Norah Jones, Tochter des indischen Sitar-Meister Ravi Shankar und Halbschwester von Anoushka Shankar, wuchs nach der Trennung ihrer Eltern bei der Mutter in Grapevine/Texas auf. Sie studierte zunächst an der Booker T. Washington High School for the Performing and Visual Arts in Dallas, die u.a. auch Erykah Badu, Edie Brickell und Roy Hargrove absolviert hatten, und danach an der University of North Texas, wo sie erstmals ihrem späteren Songwriting-Partner Jesse Harris über den Weg lief. 1999 zog sie in ihre Geburtsstadt New York zurück. Und nur ein paar Monate später gründete sie dort mit Harris eine Band, mit der sie für Blue Note die EP “First Sessions” einspielte. Diese bildete die Grundlage für ihr sensationelles Debütalbum “Come Away With Me”, das 2003 für acht Grammys nominiert und schließlich mit fünf ausgezeichnet wurde (darunter in den Hauptkategorien “Best New Artist”, “Album Of The Year” und “Record Of The Year”). Auf sechs weiteren Soloalben – zuletzt erschien 2019 “Begin Again” – festigte die Sängerin, Pianistin und Songschreiberin ihren Ruf als gewandte Grenzgängerin zwischen Jazz und Pop.

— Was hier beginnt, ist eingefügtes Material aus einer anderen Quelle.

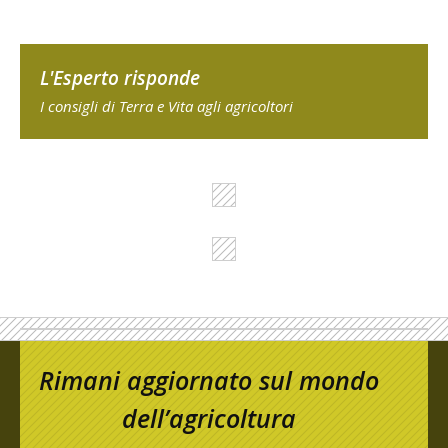
L'Esperto risponde
I consigli di Terra e Vita agli agricoltori
Rimani aggiornato sul mondo
dell’agricoltura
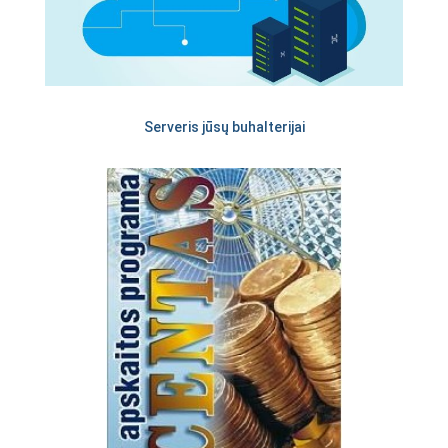
Serveris jūsų buhalterijai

Sasha Dobson, wie Norah Jones Jahrgang 1979, ist Tochter des 2001 verstorbenen Bay-Area-Pianisten Smith Weed Dobson IV, der u.a. mit Größen wie Freddie Hubbard, Pharaoh Sanders, Joe Henderson, Mark Murphy und Bobby Hutcherson gearbeitet hatte. Auch der Rest ihrer Familie ist im Jazz zuhause: ihre Mutter Gail als Sängerin und ihr Bruder Smith Weed Dobson V als Saxophonist, Schlagzeuger und Vibraphonist. Bereits mit zwöf Jahren trat Sasha mit ihrer Familienband beim Monterey Jazz Festival auf. Nach zwei Alben, auf denen sie ausschließlich Jazzstandards interpretierte, avancierte sie 2006 auf dem von Jesse Harris produzierten dritten Album “Modern Romance” zur findigen Songschreiberin und Gitarristin.

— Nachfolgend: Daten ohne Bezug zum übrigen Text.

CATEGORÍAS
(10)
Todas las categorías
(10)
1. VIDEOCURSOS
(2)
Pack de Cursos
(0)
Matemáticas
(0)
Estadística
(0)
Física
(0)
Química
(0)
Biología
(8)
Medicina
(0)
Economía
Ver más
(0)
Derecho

Dritte im Bunde von Puss N Boots ist die aus Charlotte in North Carolina stammende Catherine Potter (Jahrgang 1973), die sich schon einen Namen als Bassistin von Ryan Adams & The Cardinals gemacht hatte, bevor sie sich 2008 Norah Jones und Sasha Dobson anschloss. In ihrem Portfolio hat Catherine, die an der renommierten Manhattan School of Music Jazzbass studiert hatte, inzwischen auch Aufnahmen mit Grace Potter And The Nocturnals, Willie Nelson, Mike Doughty, Levon Helm, Jack White und She And Him.
Als die Protagonistinnen nach einem ihrer ersten gemeinsamen Gigs mit anderen Musikern zusammenstanden, wurden sie gefragt: “Wie wollt ihr euch eigentlich nennen?” Da sie alle an diesem Tag Stiefel trugen, meinte Norah im Spaß: “Puss N Boots – Miezen in Stiefeln”. 2013 wurde aus dem Spaß Ernst, als dem Trio von dem Label Blue Note, bei dem Norah schon seit 2001 zuhause ist, ein Plattenvertrag angeboten wurde. Das erste Album, “No Fools, No Fun”, erschien im darauffolgenden Jahr und begeisterte mit einem wilden Stilmix aus Country, Rockabilly, Jazz, Blues und Folk. Als Vorboten des zweiten Albums “Sister” brachten die gestiefelten Miezen dann Ende 2019 die EP “Dear Santa” mit alternativen Weihnachtssongs heraus.